The Seller-Finance Marketplace
Matching Buyers and Sellers Who Don't Need a Bank
Full Concept
With mortgage rates elevated and conventional financing friction at a decade high, seller financing has re-emerged as a viable path for many transactions. A marketplace to surface, structure, and close seller-financed deals with AI-assisted underwriting and document generation.
The Problem
Seller financing (where the property owner acts as the lender rather than a bank) has always been a viable path for real estate transactions that conventional financing can't serve. But the market for it is almost entirely informal: scattered listings, no standard discovery mechanism, complex deal structures that most buyers and sellers don't understand, and documentation that requires expensive legal help to produce correctly.
When mortgage rates rise and conventional financing becomes painful, the demand for alternatives spikes. But the infrastructure for those alternatives doesn't scale with demand.
The Platform
A dedicated marketplace for seller-financed transactions with three core components:
Discovery: Sellers who want to offer financing can list their properties with terms: interest rate, down payment requirement, amortization period, balloon payment schedule. Buyers can filter specifically for seller-financed deals by location, price, terms, and property type. This alone doesn't exist in any clean form today.
AI-Assisted Structuring: Most sellers don't know how to structure a seller-finance deal and most buyers don't know how to evaluate one. An AI layer walks both parties through the key variables (interest rate benchmarking, amortization modeling, balloon payment planning, risk assessment) and generates term sheets that both parties can understand before lawyers get involved.
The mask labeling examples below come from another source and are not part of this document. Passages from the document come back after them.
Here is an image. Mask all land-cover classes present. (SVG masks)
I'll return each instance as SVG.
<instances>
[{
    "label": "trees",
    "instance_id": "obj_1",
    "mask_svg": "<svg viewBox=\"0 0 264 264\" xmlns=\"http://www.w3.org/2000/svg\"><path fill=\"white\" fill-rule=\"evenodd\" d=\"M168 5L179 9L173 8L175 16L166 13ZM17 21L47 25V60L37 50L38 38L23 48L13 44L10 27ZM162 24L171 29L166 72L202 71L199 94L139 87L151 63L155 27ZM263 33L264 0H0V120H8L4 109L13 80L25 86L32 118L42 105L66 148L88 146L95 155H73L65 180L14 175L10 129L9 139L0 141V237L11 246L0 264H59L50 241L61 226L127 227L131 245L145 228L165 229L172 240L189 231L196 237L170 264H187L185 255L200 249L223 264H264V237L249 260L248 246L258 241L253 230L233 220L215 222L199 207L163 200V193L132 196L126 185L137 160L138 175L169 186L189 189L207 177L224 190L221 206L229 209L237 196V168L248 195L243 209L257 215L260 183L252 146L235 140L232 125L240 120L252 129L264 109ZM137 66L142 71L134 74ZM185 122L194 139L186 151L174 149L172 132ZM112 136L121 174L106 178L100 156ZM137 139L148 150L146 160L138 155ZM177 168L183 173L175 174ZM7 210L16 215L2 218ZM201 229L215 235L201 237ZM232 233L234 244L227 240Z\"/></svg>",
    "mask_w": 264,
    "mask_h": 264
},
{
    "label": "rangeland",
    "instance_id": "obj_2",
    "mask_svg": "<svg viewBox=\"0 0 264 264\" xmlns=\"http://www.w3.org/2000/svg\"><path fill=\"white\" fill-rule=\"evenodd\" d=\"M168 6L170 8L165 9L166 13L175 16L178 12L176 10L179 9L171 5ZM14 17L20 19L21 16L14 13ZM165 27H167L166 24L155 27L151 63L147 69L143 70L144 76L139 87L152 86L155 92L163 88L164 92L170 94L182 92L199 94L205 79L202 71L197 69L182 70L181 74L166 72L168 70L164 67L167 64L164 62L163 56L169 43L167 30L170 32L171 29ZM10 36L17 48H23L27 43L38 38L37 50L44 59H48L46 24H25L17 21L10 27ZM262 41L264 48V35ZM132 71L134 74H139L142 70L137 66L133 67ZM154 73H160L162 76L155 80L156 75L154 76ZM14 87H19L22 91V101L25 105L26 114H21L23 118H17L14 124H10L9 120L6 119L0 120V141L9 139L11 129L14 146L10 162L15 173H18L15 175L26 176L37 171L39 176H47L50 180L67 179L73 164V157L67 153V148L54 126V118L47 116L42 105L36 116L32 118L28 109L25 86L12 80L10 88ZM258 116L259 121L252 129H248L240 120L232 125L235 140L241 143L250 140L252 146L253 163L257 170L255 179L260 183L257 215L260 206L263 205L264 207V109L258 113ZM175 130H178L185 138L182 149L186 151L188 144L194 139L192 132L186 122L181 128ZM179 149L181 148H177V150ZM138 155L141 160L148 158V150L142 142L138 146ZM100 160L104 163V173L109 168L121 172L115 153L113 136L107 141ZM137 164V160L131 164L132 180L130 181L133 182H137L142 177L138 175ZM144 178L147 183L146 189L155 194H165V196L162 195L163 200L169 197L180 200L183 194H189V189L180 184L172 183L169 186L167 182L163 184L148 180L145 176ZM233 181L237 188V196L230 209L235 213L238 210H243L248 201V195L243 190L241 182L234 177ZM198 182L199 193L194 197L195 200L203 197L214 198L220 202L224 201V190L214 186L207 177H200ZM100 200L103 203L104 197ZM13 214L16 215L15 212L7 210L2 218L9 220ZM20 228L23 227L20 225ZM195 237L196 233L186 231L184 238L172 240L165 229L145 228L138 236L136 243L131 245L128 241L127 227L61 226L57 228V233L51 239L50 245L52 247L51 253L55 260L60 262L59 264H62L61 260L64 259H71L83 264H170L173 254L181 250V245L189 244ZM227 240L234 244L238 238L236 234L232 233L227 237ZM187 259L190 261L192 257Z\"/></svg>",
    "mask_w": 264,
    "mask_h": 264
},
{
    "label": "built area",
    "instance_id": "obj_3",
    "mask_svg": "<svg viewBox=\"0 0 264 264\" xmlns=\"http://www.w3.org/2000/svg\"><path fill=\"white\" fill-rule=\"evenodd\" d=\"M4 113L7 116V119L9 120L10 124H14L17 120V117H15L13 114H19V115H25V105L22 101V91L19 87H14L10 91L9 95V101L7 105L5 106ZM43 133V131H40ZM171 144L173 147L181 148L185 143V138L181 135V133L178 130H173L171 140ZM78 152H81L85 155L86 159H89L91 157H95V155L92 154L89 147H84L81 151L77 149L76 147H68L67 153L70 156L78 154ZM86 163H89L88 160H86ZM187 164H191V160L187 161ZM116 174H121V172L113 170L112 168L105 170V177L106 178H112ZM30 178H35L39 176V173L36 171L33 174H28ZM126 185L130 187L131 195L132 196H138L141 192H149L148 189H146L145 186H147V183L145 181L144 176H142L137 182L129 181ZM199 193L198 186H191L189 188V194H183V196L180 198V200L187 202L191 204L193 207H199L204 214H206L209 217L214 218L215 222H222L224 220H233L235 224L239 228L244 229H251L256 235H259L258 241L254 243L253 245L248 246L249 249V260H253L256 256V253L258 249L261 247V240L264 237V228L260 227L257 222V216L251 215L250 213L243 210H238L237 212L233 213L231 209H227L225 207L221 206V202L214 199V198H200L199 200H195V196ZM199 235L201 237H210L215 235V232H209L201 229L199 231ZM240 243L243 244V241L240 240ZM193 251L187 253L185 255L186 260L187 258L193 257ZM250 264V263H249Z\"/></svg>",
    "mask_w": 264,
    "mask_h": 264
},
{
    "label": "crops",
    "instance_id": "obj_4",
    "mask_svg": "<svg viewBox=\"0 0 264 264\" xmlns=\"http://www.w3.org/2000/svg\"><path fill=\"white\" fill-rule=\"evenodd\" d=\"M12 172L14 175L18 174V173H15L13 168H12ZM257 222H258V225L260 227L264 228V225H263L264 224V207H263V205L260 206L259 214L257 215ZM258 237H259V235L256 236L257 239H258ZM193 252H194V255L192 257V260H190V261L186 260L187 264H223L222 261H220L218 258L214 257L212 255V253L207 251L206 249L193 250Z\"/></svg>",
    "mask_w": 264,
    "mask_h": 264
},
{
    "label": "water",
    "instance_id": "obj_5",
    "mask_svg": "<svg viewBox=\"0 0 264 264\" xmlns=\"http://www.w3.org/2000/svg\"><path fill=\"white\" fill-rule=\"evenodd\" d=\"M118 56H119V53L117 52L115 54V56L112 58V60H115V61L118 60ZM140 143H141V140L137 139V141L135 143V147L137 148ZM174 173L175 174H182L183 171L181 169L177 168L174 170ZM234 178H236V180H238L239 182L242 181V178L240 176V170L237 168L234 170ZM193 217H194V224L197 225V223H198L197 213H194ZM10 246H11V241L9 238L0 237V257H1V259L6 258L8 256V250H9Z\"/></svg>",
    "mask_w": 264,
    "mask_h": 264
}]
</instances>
Document Generation: Purchase agreements, promissory notes, deed of trust templates, amortization schedules, all generated automatically from the agreed terms. Not a replacement for legal review, but a way to arrive at that review with a complete and organized document set rather than a blank page.
The Market Timing
Elevated mortgage rates create structural demand for alternatives. Seller financing becomes more attractive to sellers (higher effective yield than most savings vehicles) and to buyers (access to properties that conventional underwriting won't touch). The platform that organizes this market during a high-rate environment builds the network effects that persist when rates eventually normalize.
The Longer Arc
This was one of the ideas that surfaced during my real estate period and connects directly to Purple Dog Listings. Both are attempts to give ordinary buyers and sellers the tools that previously required expensive intermediaries. The same thesis, applied to a different friction point in the same market.